Having admitted collusion, the police have now deferred consideration of it to the Undercover Policing Public Inquiry (UCPI), saying they will “await the conclusions of the UCPI before considering what steps should be taken next.” They put it more plainly when addressing the blacklisted workers: “until the UCPI has assessed all the evidence, no further action will be taken.”

That inquiry only reveals how the police hope to continue their cover-up. Launched in 2015 to investigate the infiltration of campaigning groups by undercover police officers using false identities, it is now long over schedule. It should already have delivered its final report, but, in the same week as Martin’s letter, a statement was being read to the UCPI from campaign groups condemning its chairman Sir John Mitting for refusing to identify some of the officers involved. Around 60 campaigners and victims then walked out of the inquiry after the statement, which accused Mitting of “scant and largely uninformative” thinking behind his defence of anonymity.

Three years on and campaigners are left demanding that Mitting recuse himself and appoint a new panel.

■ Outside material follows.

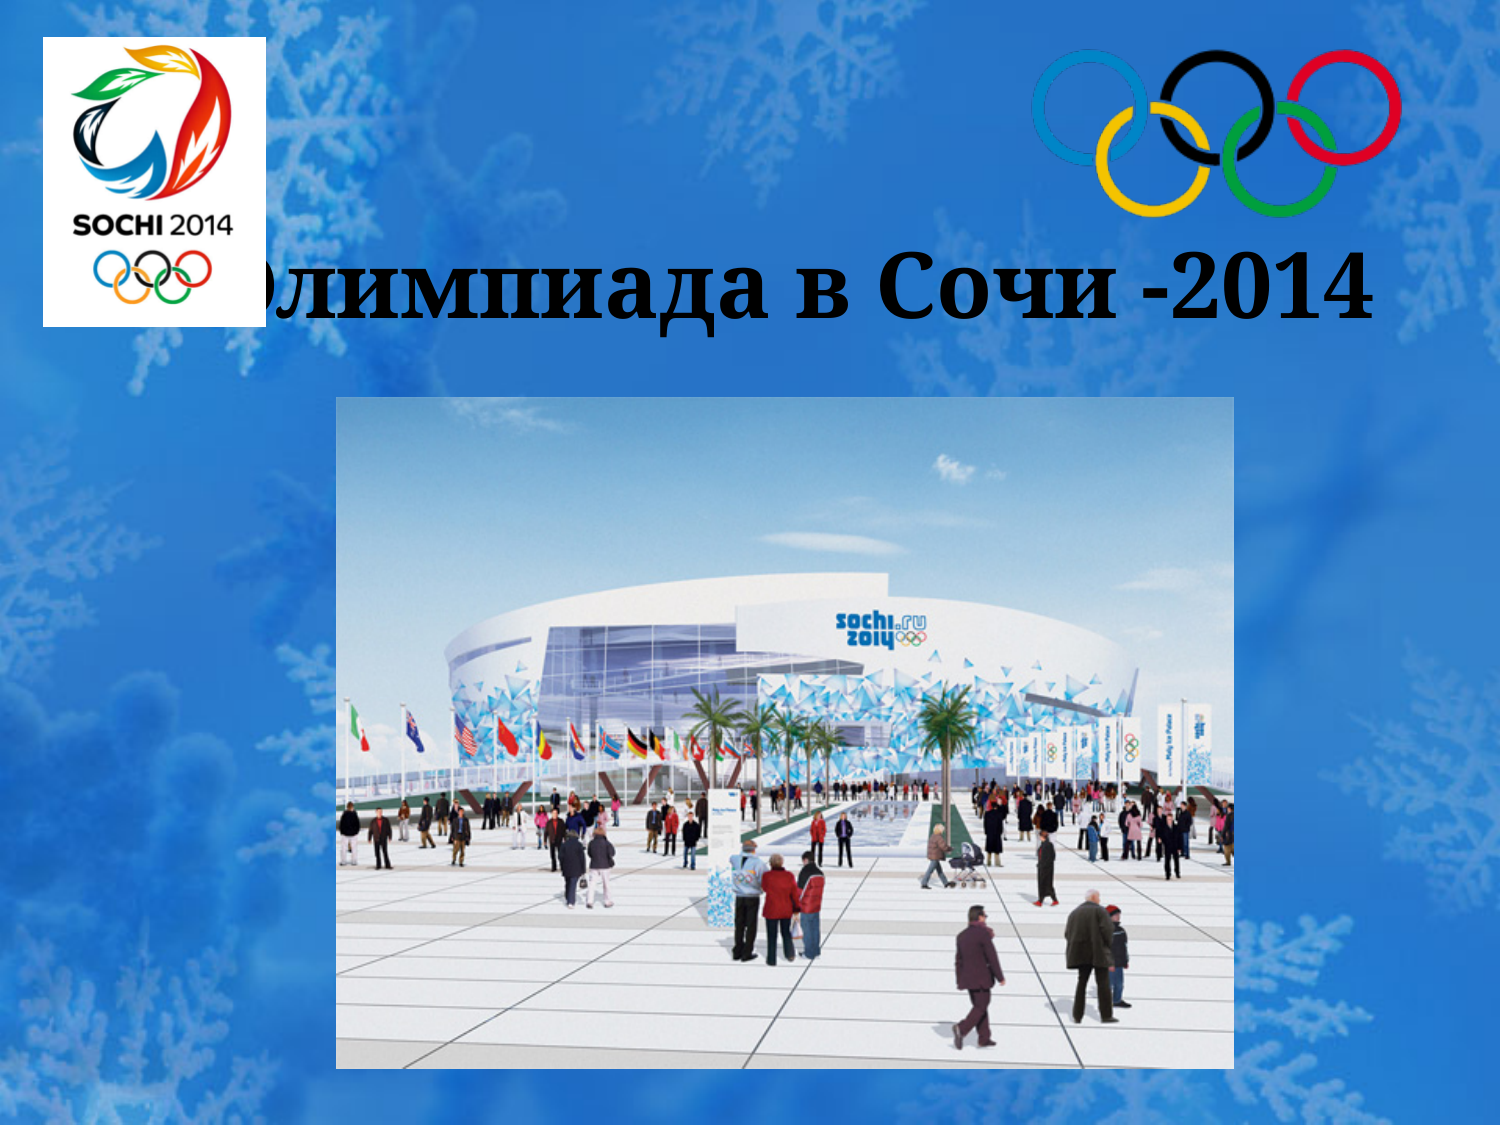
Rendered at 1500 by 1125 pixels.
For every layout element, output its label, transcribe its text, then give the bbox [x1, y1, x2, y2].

Phillippa Kaufmann QC, for the campaigners, told Mitting that core participants in the inquiry were unable to participate meaningfully because of his decisions on anonymity. As Cathy, a spokesperson from the group Police Spies Out Of Lives, put it, without knowing “What were the cover names, and which groups were being spied on” it is “nigh-on impossible for people to come forward and say this is what happened to me and my group.”

Doreen Lawrence, mother of murdered teenager Stephen Lawrence, whose family were spied on by undercover police, told press that Mitting “is turning what should be a transparent, accountable and public hearing into an inquiry cloaked in secrecy and anonymity.” In Kaufmann’s words, “If you don’t get this right now, then so much of what has gone wrong with undercover operations will remain secret.”

This level of confusion and limitation of the inquiry’s scope is part and parcel of a broader strategy of confining and nullifying criticism of police infiltration. The focus on SDS’s activities already means that police collusion outside that body becomes harder to pin down. However, Mitting’s enthusiastic granting of anonymity has revealed further police departments involved in infiltration and observation. Considering the question of anonymity for officer “HN336,” an inquiry document notes that among his “many posts” in the MPS “following his SDS deployment were the following: the Industrial Intelligence Section and working at the ports.”